There's a reason it's not released.

And it's great that you can just pick up an engine, but someone's gotta write that engine, and there's a reason triple a studios aren't using unity for major releases; you'll never get quite as good performance out of a general purpose engine as you would from a custom one.


> there's a reason triple a studios aren't using unity for major releases

They are, however, using Unreal Engine for tons of major releases.


But most of those major releases require some amount of custom work on the engine. They still need C++ programmers who can understand what's going on under the hood.


Hearthstone (by Blizzard) is a Unity game, not that performance is a huge concern for card games. It's a pretty thin client mainly for displaying the animations/artwork while most of the logic runs serverside.

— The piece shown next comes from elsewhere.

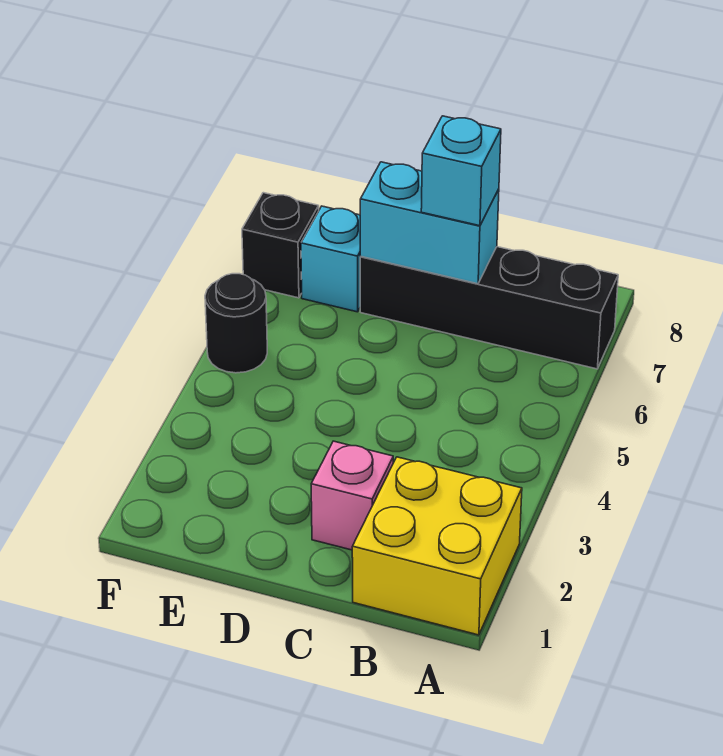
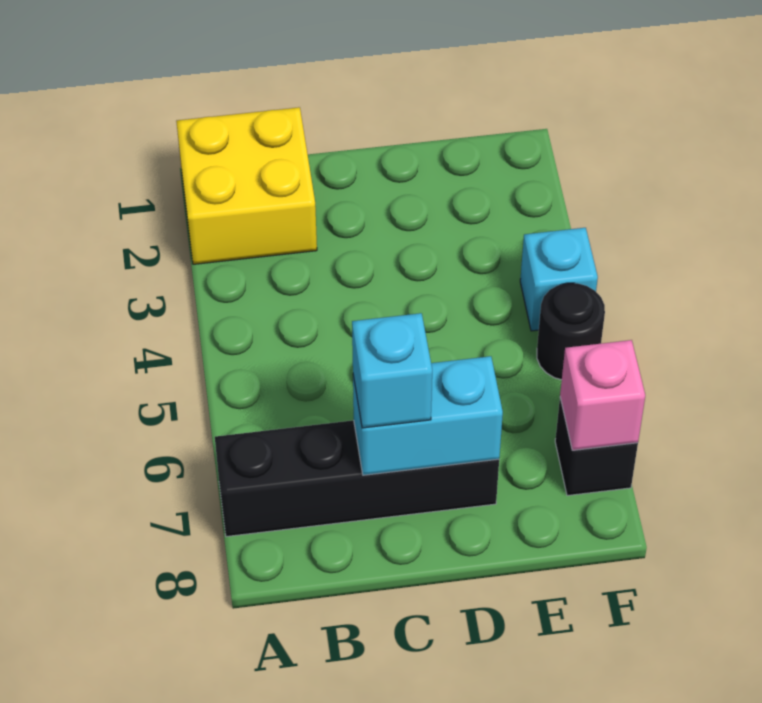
pink brick C2 level 1 -> pink brick F7 level 2
cyan brick E7 level 1 -> cyan brick F4 level 1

Still, it's a very profitable game by a triple A company.


Hearthstone isn't what anyone would normally call a AAA game though. Until the end of the beta they only had 15 employees working on it.

They basically had to use an established engine because they didn't have the budget to build their own.


>Hearthstone (by Blizzard) is a Unity game,

And I asked myself why Hearthstone stresses my system so much. Now it's clear.


Endless Legend, Endless Space by Amplitude Games are all made in Unity. While not AAA FPS, they are certainly not trivial games.


JAI is for games in the sense that reflects the experience of a well known game developer that writes game engines and games.


And also in the sense that it allows you to easily remove the safety checks when you need higher performance while Rust doesn't necessarily allow it (array access for example). So I'd say that Rust seems more suited to write an OS, a webbrowser as in both cases safety is critical and Jai for games as performance is critical. For other applications which needs low latency (so no GC) but are neither safety critical nor performance critical? Jai's 'look and feel' seems to me much more seducing than Rust (assuming/hoping Jai becomes real).


Rust does let you do unsafe array indexing and other unsafe stuff. But it doesn't support switching the semantics of safe code to unsafe with a build flag, you need to explicitly use "unsafe" in code.


> But it doesn't support switching the semantics of safe code to unsafe with a build flag

Jai allow this for array indexing AND it also allow the reverse: reinserting array checks even when there is an 'unsafe access' operation: this way even if you made a mistake in adding an 'unsafe access' operation it's easy to find where the error is (assuming the error is reproducible of course).


I haven't seen any cases in which adding a global build flag to turn off bounds checks would actually improve performance. People overfocus on bounds checks because they're an easy thing to understand, but they're just one of many performance issues when creating a new language, and not a particularly interesting one at that since APIs, compiler optimizations, and branch predictors all conspire to drive their overhead down to near-zero (in my experience).


Sure, but I think that having one global flag to remove bound checks is useful as it allows you to measure this bounds checks performance impact easily. And then when you know how long it takes to find an index out-of-bound error and you see that the removal performance improve is small.. Well, you remove the flag.